Published using Google Docs
A Decentralised Registry to Support the Dynamic Binding of Semantic Components in Solid Data Browsers
Updated automatically every 5 minutes

A Decentralised Registry to Support the Dynamic Binding of Semantic Components in Solid Data Browsers

Wouter Termont1, Wouter Janssens1, Ruben Verborgh1,3, Tom Haegemans1,2,*

* Corresponding author

1 Digita, R&D Dept., Breydelstraat 34-40 - 1040 Brussels, Belgium

2 KU Leuven, Department of Decision Sciences and Management Information Systems, Naamsestraat 69 - 3000 Leuven, Belgium

3 Ghent University – imec, Department of Electronics and Information Systems, Technologiepark-Zwijnaarde 126, 9052 Gent, Belgium





This document is the first version of a ‘living document’. You can find an up-to-date version at go.digita.ai/semcom.
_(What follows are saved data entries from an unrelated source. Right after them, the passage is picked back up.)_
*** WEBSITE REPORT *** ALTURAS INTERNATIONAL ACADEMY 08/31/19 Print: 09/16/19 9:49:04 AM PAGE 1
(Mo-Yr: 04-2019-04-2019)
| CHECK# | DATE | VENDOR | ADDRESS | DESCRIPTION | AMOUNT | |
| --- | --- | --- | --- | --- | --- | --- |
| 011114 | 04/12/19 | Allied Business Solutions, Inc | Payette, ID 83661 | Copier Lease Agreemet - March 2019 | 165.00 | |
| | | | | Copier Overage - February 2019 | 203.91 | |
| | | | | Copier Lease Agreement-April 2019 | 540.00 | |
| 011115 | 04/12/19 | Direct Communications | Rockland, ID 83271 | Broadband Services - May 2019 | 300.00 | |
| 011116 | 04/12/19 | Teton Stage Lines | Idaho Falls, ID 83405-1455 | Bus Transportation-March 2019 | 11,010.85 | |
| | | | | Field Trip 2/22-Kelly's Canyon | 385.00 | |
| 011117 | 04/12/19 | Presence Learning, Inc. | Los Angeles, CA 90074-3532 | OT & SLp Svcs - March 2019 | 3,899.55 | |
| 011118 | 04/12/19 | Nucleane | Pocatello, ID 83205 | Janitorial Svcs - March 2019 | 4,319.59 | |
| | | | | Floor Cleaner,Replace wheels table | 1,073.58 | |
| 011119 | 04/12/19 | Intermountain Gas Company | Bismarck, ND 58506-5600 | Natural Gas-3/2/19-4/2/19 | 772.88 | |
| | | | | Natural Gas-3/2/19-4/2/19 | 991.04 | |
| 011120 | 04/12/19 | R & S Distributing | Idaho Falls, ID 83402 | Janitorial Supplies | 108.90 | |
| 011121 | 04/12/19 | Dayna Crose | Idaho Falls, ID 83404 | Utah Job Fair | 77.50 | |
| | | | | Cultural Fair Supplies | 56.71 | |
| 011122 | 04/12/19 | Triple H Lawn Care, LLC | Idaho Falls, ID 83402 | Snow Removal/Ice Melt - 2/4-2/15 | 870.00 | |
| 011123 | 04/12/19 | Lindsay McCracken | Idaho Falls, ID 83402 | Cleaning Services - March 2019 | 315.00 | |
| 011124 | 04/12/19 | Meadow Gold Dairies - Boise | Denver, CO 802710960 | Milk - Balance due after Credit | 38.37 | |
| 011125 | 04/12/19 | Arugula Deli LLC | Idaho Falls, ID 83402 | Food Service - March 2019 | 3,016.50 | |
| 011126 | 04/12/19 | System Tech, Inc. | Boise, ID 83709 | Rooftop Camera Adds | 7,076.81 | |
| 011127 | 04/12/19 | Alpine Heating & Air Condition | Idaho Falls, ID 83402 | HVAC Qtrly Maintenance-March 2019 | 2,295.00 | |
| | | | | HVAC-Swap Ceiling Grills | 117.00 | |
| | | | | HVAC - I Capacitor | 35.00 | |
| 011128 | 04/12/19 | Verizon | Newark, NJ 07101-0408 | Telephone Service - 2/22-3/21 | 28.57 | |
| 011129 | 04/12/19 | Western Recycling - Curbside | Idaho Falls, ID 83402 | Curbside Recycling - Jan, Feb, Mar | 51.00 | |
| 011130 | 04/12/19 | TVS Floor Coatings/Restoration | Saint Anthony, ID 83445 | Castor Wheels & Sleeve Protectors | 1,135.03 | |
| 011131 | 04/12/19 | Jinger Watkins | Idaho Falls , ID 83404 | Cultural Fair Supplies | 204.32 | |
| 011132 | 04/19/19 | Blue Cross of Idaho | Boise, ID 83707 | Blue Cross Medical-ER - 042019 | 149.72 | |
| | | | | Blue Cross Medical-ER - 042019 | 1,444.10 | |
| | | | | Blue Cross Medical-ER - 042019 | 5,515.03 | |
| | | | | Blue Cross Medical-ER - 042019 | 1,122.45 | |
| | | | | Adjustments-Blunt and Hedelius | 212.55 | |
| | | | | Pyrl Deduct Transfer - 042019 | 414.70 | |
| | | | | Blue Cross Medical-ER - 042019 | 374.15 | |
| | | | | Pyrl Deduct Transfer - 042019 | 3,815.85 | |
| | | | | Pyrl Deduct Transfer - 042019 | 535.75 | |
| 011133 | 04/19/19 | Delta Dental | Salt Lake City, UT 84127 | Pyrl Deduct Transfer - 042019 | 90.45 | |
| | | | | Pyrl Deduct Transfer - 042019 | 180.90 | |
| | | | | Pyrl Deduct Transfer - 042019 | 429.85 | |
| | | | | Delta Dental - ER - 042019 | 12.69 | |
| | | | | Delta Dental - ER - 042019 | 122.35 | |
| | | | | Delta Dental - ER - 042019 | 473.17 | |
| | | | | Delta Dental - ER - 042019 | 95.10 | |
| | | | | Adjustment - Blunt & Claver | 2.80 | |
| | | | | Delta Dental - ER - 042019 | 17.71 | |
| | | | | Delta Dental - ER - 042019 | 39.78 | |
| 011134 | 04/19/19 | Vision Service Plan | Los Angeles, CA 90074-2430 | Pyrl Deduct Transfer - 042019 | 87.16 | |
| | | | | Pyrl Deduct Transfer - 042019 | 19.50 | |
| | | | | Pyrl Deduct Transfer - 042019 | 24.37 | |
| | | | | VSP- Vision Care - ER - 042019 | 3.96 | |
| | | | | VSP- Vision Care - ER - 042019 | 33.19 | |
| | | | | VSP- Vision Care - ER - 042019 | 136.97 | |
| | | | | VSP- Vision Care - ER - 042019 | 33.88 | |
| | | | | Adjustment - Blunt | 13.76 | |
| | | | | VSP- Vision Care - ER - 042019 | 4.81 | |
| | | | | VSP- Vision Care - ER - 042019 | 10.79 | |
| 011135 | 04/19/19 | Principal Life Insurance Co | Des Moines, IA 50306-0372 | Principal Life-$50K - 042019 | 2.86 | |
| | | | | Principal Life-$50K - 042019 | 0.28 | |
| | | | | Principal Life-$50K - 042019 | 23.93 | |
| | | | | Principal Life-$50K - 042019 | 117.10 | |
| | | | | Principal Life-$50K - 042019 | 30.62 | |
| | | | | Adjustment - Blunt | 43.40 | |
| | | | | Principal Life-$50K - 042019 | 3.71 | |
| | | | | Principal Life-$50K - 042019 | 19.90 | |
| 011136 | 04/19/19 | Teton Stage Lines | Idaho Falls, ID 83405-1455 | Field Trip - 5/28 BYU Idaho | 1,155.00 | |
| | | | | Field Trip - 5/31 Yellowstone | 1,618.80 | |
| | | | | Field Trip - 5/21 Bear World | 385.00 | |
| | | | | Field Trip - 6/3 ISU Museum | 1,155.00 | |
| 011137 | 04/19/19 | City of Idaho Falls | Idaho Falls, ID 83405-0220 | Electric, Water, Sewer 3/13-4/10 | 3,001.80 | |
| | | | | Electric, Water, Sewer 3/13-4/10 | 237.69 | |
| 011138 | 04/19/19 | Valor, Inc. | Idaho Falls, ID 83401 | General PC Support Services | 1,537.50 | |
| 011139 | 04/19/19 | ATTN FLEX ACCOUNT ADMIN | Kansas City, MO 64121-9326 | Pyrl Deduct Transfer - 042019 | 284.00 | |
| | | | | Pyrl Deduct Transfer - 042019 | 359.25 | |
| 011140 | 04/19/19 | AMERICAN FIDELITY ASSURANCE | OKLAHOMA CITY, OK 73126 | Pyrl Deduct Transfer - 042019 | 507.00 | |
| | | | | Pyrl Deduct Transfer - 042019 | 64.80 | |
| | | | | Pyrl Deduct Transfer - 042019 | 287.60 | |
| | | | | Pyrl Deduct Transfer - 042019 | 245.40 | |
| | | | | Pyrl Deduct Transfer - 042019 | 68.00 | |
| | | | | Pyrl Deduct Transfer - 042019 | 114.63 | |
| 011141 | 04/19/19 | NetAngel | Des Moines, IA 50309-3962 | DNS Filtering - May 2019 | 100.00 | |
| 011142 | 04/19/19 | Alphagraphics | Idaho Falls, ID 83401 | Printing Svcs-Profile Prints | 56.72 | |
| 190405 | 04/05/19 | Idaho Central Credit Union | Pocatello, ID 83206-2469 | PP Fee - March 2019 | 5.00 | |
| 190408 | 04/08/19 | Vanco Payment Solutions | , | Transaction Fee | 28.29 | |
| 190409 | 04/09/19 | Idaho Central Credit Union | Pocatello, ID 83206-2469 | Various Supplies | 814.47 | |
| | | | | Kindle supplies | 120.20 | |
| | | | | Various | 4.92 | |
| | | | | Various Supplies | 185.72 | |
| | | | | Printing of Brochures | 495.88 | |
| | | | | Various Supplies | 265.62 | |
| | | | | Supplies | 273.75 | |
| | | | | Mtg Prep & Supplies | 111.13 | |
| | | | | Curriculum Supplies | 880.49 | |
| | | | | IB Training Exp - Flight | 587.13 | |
The corresponding author can be contacted at tom@digita.ai or tom.haegemans@kuleuven.be.

This project has received funding from the European Union’s H2020 research and innovation programme under Grant Agreement no 871528.


1. Introduction

Recently, much attention has been given to Tim Berners-Lee’s Solid specification (Capadisli, Berners-Lee, Verborgh, Kjernsmo, Bingham, & Zagidulin, 2021) and the ecosystem in which it results. This is not surprising as this specification is meant to let people get a better grip on their personal information, something that is very relevant in this day and age.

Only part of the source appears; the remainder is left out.